§ TEKSTGEDEELTE
--------------------

De brand die een groot deel van de Notre Dame kathedraal in het hart van Parijs heeft verwoest is een onherstelbare tragedie. De herbouwde kathedraal zal nooit dezelfde zijn. (Foto door Veronique de Viguerie/Getty Images) |
De brand die een groot deel van de Notre Dame kathedraal in het hart van Parijs heeft verwoest is een onherstelbare tragedie. De herbouwde kathedraal zal nooit dezelfde zijn. Zelfs als de kathedraal wordt herbouwd, zal het nooit meer zijn wat het vroeger was. Gebrandschilderde ramen en belangrijke architectonische elementen zijn zwaar beschadigd en het eikenhouten frame is volledig vernield. De torenspits die uit de kathedraal oprees was een uniek kunstwerk: ontworpen door de architect Eugène Viollet-le-Duc die het gebouw in de negentiende eeuw restaureerde en die zijn werk had gebaseerd op documenten uit de twaalfde eeuw.
Bovenop de brand drong het water dat nodig was om de vlammen te doven ook door tot in het kalksteen van de muren en de voorgevel en verzwakte deze, waardoor ze broos werden. Het dak is weg: het schip, het dwarsschip en het koor liggen open en bloot voor slecht weer. Beschutting is geeneens mogelijk totdat de constructie grondig is onderzocht, een taak die weken in beslag zal nemen. Drie belangrijke elementen van het bouwwerk (het noordelijke dwarsschip, het pantser tussen de twee torens, en het gewelf) staan eveneens op instorten.
De Notre Dame is meer dan 800 jaar oud. Ze overleefde de turbulente Middeleeuwen, de terreur van de Franse Revolutie, twee wereldoorlogen en de nazi-bezetting van Parijs. Maar het Frankrijk in wording van de 21e eeuw overleefde ze niet.
De oorzaak van de brand wordt tot dusver toegeschreven aan "een ongeval", "een kortsluiting" en recentelijk "een computerstoring".
Als de brand echt een ongeluk was, is het bijna onmogelijk om uit te leggen hoe de brand is ontstaan. Benjamin Mouton, voormalig hoofdarchitect van Notre Dame, legde uit dat de regels uitzonderlijk streng waren en dat er geen elektriciteitskabel of elektrisch toestel en geen warmtebron op de zolder mocht worden geplaatst. Hij voegde eraan toe dat er een uiterst geavanceerd alarmsysteem aanwezig was. Het bedrijf dat de steiger installeerde, maakte geen gebruik van laswerk en specialiseerde zich in dit soort werk. Meer dan een uur na het vertrek van de werknemers brak de brand uit en geen van hen was aanwezig. Het verspreidde zich zo snel dat de brandweerlieden die zich naar de plaats van de brand haastten geschrokken waren. Remi Fromont, de hoofdarchitect van de Franse Historische Monumenten, zei: "De brand kon niet beginnen vanaf de plaats waar hij begon. Er is écht een aanjager nodig om zo'n verwoestende vuurzee te ontketenen."

--------------------

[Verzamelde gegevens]
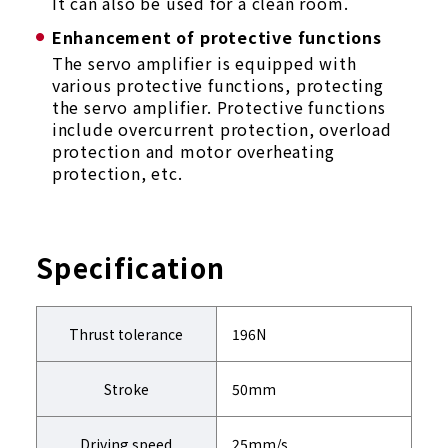
It can also be used for a clean room.
Enhancement of protective functions
The servo amplifier is equipped with
various protective functions, protecting
the servo amplifier. Protective functions
include overcurrent protection, overload
protection and motor overheating
protection, etc.
Specification
Thrust tolerance
196N
Stroke
50mm
Driving speed
25mm/s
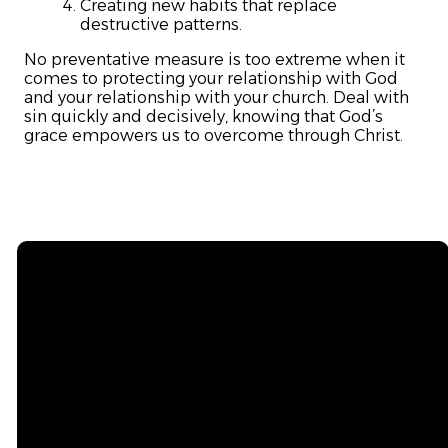
Creating new habits that replace
destructive patterns.
No preventative measure is too extreme when it
comes to protecting your relationship with God
and your relationship with your church. Deal with
sin quickly and decisively, knowing that God’s
grace empowers us to overcome through Christ.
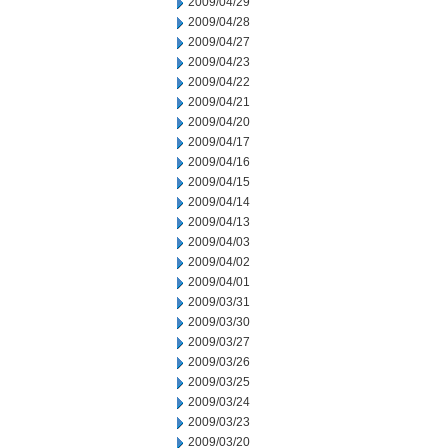
2009/04/29
2009/04/28
2009/04/27
2009/04/23
2009/04/22
2009/04/21
2009/04/20
2009/04/17
2009/04/16
2009/04/15
2009/04/14
2009/04/13
2009/04/03
2009/04/02
2009/04/01
2009/03/31
2009/03/30
2009/03/27
2009/03/26
2009/03/25
2009/03/24
2009/03/23
2009/03/20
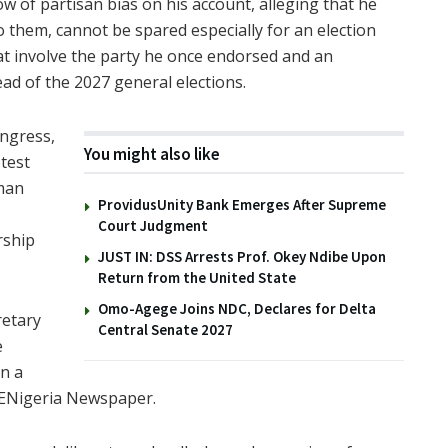
 of partisan bias on his account, alleging that he
to them, cannot be spared especially for an election
hat involve the party he once endorsed and an
ead of the 2027 general elections.
ongress,
You might also like
test
rman
ProvidusUnity Bank Emerges After Supreme
Court Judgment
rship
JUST IN: DSS Arrests Prof. Okey Ndibe Upon
Return from the United State
Omo-Agege Joins NDC, Declares for Delta
retary
Central Senate 2027
e
in a
 ENigeria Newspaper.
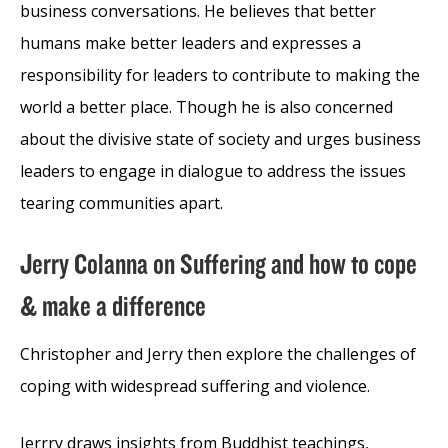
business conversations. He believes that better
humans make better leaders and expresses a
responsibility for leaders to contribute to making the
world a better place. Though he is also concerned
about the divisive state of society and urges business
leaders to engage in dialogue to address the issues
tearing communities apart.
Jerry Colanna on Suffering and how to cope
& make a difference
Christopher and Jerry then explore the challenges of
coping with widespread suffering and violence.
Jerrry draws insights from Buddhist teachings,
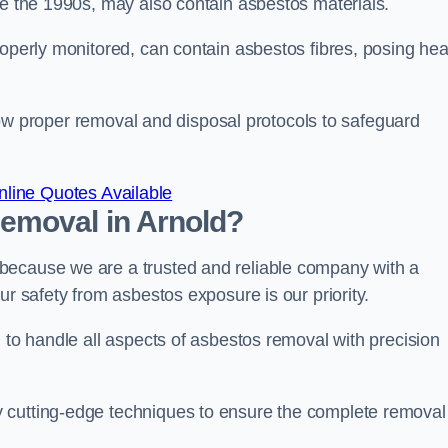
re the 1990s, may also contain asbestos materials.
roperly monitored, can contain asbestos fibres, posing hea
ollow proper removal and disposal protocols to safeguard
line Quotes Available
emoval in Arnold?
because we are a trusted and reliable company with a
ur safety from asbestos exposure is our priority.
d to handle all aspects of asbestos removal with precision
 cutting-edge techniques to ensure the complete removal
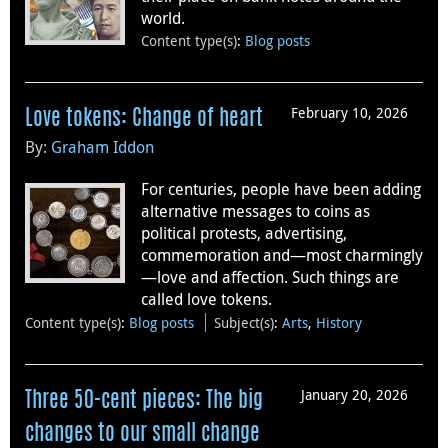
world.
Content type(s)
:
Blog posts
February 10, 2026
Love tokens: Change of heart
By:
Graham Iddon
For centuries, people have been adding
alternative messages to coins as
political protests, advertising,
commemoration and—most charmingly
—love and affection. Such things are
called love tokens.
Content type(s)
:
Blog posts
Subject(s)
:
Arts
,
History
January 20, 2026
Three 50-cent pieces: The big
changes to our small change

--------------------

§ JOUW OPDRACHTEN
1/ Hoe oud is de Notre Dame volgens de tekst over de brand in de kathedraal?
2/ Neem in de records de regels vanaf de regel met "business conversations. He" tot en met de regel met "make a difference" opnieuw over, maar vervang daarin "leaders" door "managers". Geef alleen die regels en laat de rest ongewijzigd.

§ OPLOSSINGEN
1/ Meer dan 800 jaar.

2/
business conversations. He believes that better
humans make better managers and expresses a
responsibility for managers to contribute to making the
world a better place. Though he is also concerned
about the divisive state of society and urges business
managers to engage in dialogue to address the issues
tearing communities apart.
Jerry Colanna on Suffering and how to cope
& make a difference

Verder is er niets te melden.